売上高は前年同期比5・2%増の9561億3100万円、営業利益は31・8%増の322億3200万円、経常利益は22・4%増の344億8200万円、純利益は17・9%増の215億7000万円。

10月31日の決算発表会見に出席した竹津久雄副社長は「国内の荷動きは力強さを欠くものの、海外の各セグメントでは航空を中心とした輸送需要が堅調に推移していることが増収増益につながった」と説明。好調な業績を受け、通期予想の営業利益、経常利益、当期純利益を、7月31日に発表した数値より上方修正すると発表した。通期の連結売上高は1兆9400億円(4・1%増)と据え置き、営業利益は690億円(20・1%増)、経常利益は720億円(12・8%増)、当期純利益が430億円(18・0%増)とし、営業利益・経常利益を20億円、純利益も10億円それぞれ上方修正した。
セグメント別業績は、主力のロジスティクス分野では全セグメントが増収増益となり、好調な航空フォワーディングの取り扱いが増収増益に大きく寄与した。

日本セグメントは北米向け自動車関連、アジア向け電子部品の航空輸出取り扱いが大きく伸長した。上半期の航空輸出の増収額は97億2600万円(28・5%増)と大幅に増加した。内訳は北米向けが42・2%増の35億8000円増(42・2%増)だった。
米州は北米での自動車関連の取り扱いが堅調に推移したことで増収増益となった。欧州は倉庫業務や航空・海運輸出入の取り扱いの伸長に加え、スポット輸送の取り扱いがあり大幅な増益となった。東アジアは利用運送費の上昇があったものの、航空・海運の取り扱いが好調で、倉庫配送業務も堅調だった。南アジア・オセアニアは倉庫業務と航空・海運の取り扱いが好調に推移した。

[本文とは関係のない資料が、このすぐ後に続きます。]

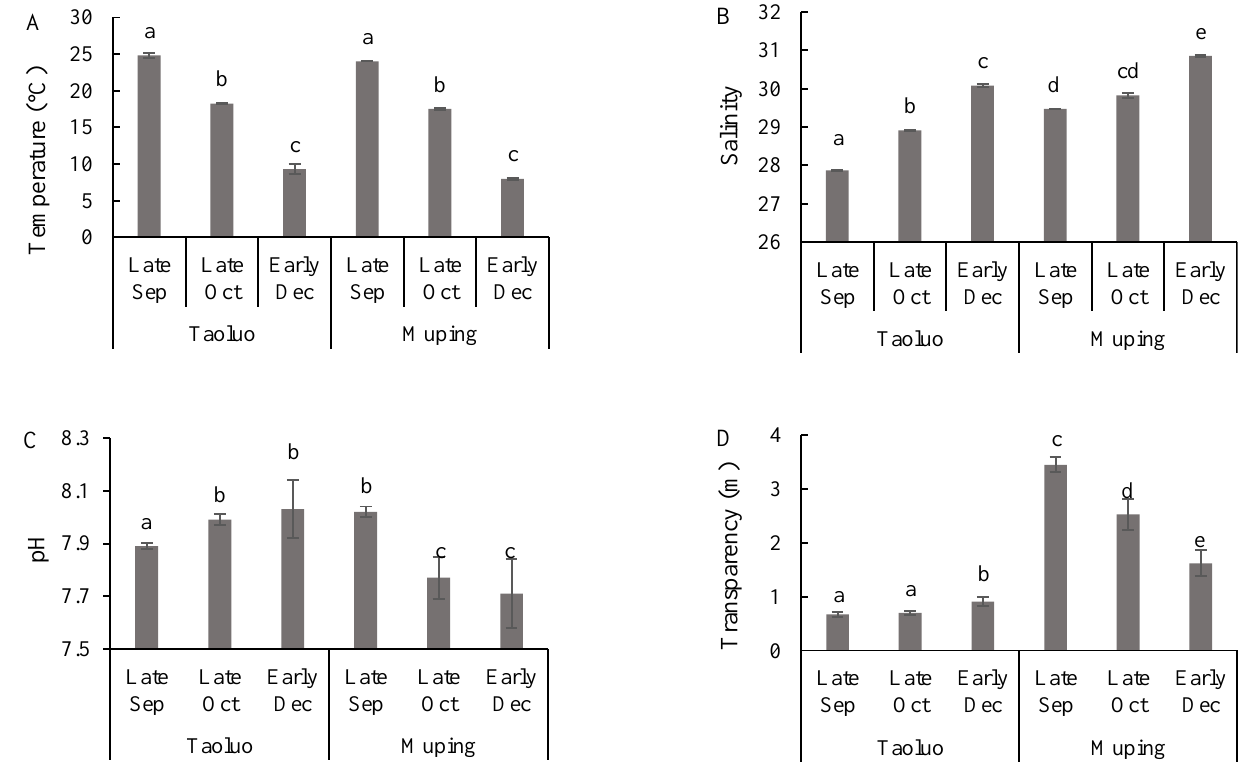
Figure 2. Water temperature ( A ), salinity ( B ), pH ( C ), and transparency ( D ) in Taoluo and Muping laver farming area in September (Sep), October (Oct), and December (Dec). The different letters in each row shows that the values are significantly different ( p < 0.05).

物流サポート部門では、日通商事が販売する石油・LPガスの原油価格上昇に伴う単価上昇と、自動車関連を中心とした輸出梱包事業の取扱量増加により増収増益となった。
今期の国際関連事業売上高の全体に占める割合は37・1%となった。フォワーディングの好調を受け、前年同期実績の34・7%より上昇した。

外注費上昇にどう備えるか

竹津副社長は2Qの業績について「ニーズを着実に取り込めた結果だと考えている」と評価しながらも、「下期では人手不足・ドライバー不足による外注費上昇がより一層鮮明になる。対策として顧客へのコスト転嫁とさらなる作業効率化を進めていく」と表明した。
同社では適正運賃収受に向けた取り組みで、今期すでに単体で16億3100万円、連結で17億4000万円の増収効果があった。会見に出席した林田直也取締役執行役員(財務部担当)は「昨年度通期の料金改定効果が25億円だったことと比較すれば、お客様の理解を得てきている感触だ」と述べた。その上で、日本単体での売上高が4・3%増加したものの、傭車費などの外注費が4・4%増加していることを指摘し、「一部では逆ザヤになる可能性もあるため、運賃・料金改定の交渉は今後も重要となる」と語った。

その他、数字の取り方が組織改正以前とは異なっているため比較できないとしつつも、「日本セグメントの営業利益率が3・4%となり前年同期の2・9%より0・5ポイント上昇したことから、以前の国内複合事業の目標利益率3%には達していると思われる」と述べた。